Mine is normdigs (real inventive huh?)[8D] I just started selling in May, but I've done pretty well. I sell bottles, mostly cures/meds, marbles, various collectibles, and anything that I think someone else may enjoy. I too have a basement full of STUFF that I just know someone out there has been looking for.[]


----------



## BRIAN S. (Jul 12, 2004)

My ebay name is  tn.hillbilly ! Imagine that !!![]
 I have been on ebay several years now and I guess you could call me a veteran .
 I buy and sell mostly mid range to higher end bottles to make money to support my own bottle habit. If I didn't do this I couldn't afford some of the bottles I buy for my own personal collection. I collect S.T. Drake's Plantation Bitters . I have 30 different color and mold variants of this popular Cabin.
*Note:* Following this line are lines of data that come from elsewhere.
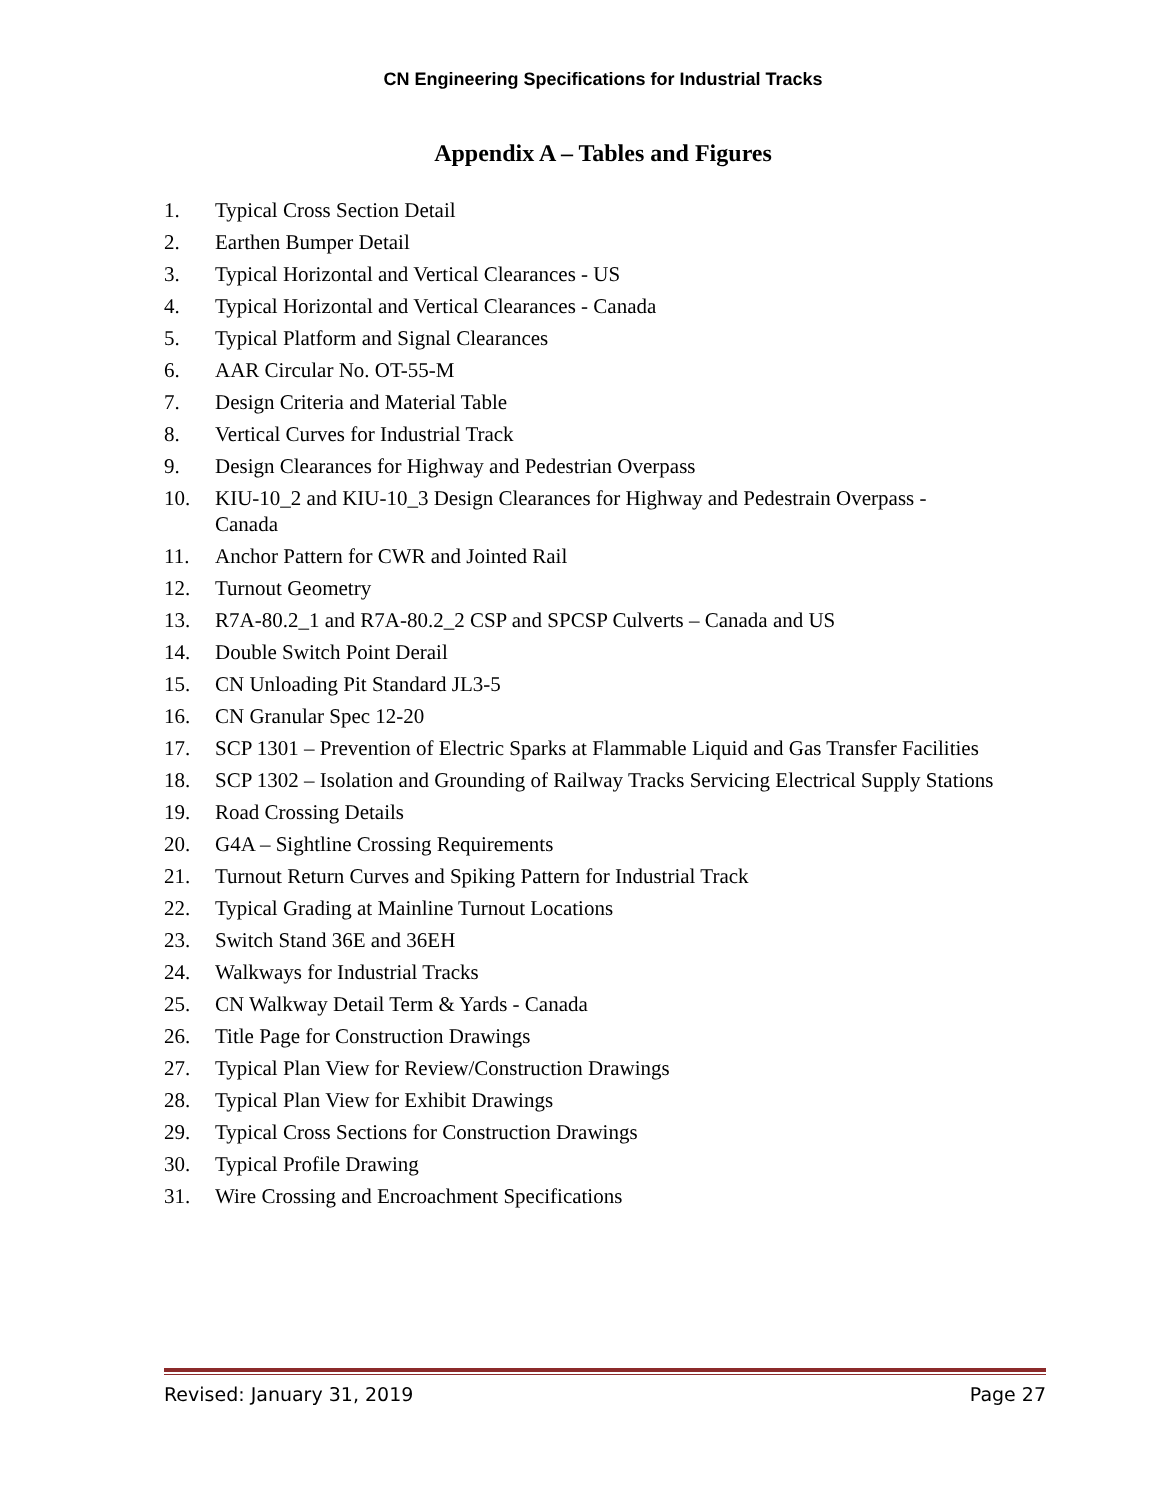CN Engineering Specifications for Industrial Tracks
Appendix A – Tables and Figures
1. Typical Cross Section Detail
2. Earthen Bumper Detail
3. Typical Horizontal and Vertical Clearances - US
4. Typical Horizontal and Vertical Clearances - Canada
5. Typical Platform and Signal Clearances
6. AAR Circular No. OT-55-M
7. Design Criteria and Material Table
8. Vertical Curves for Industrial Track
9. Design Clearances for Highway and Pedestrian Overpass
10. KIU-10_2 and KIU-10_3 Design Clearances for Highway and Pedestrain Overpass - Canada
11. Anchor Pattern for CWR and Jointed Rail
12. Turnout Geometry
13. R7A-80.2_1 and R7A-80.2_2 CSP and SPCSP Culverts – Canada and US
14. Double Switch Point Derail
15. CN Unloading Pit Standard JL3-5
16. CN Granular Spec 12-20
17. SCP 1301 – Prevention of Electric Sparks at Flammable Liquid and Gas Transfer Facilities
18. SCP 1302 – Isolation and Grounding of Railway Tracks Servicing Electrical Supply Stations
19. Road Crossing Details
20. G4A – Sightline Crossing Requirements
21. Turnout Return Curves and Spiking Pattern for Industrial Track
22. Typical Grading at Mainline Turnout Locations
23. Switch Stand 36E and 36EH
24. Walkways for Industrial Tracks
25. CN Walkway Detail Term & Yards - Canada
26. Title Page for Construction Drawings
27. Typical Plan View for Review/Construction Drawings
28. Typical Plan View for Exhibit Drawings
29. Typical Cross Sections for Construction Drawings
30. Typical Profile Drawing
31. Wire Crossing and Encroachment Specifications
Revised: January 31, 2019 Page 27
And I'm addicted.....A bottle Junkie .....Because I always WANT MORE !!! 
      Brian


----------



## oz-riley (Jul 14, 2004)

Mine is oz-riley, been selling & buying there for a while now. found some great items there over the years

 thanks
 Chris


----------



## kumtow (Jul 14, 2004)

Hi Guys
 My eBay user name is kumtow.  It is a nickname I picked up in Malaysia, Cantonese for Golden Head as my hair was sun and surf bleached at the time (late 1970s).   I have been buying on eBay since 2001 and have just started selling bottles I no longer want to support my other bottle interests.[8D]


----------



## tazmainiendigger (Jul 14, 2004)

My Ebay name is rokmanjim I started out on ebay 5 years ago selling mineral specimens I have been digging for the last 20 years. Now I have included my other passion digging old bottles!  Happy digg'n! Taz


----------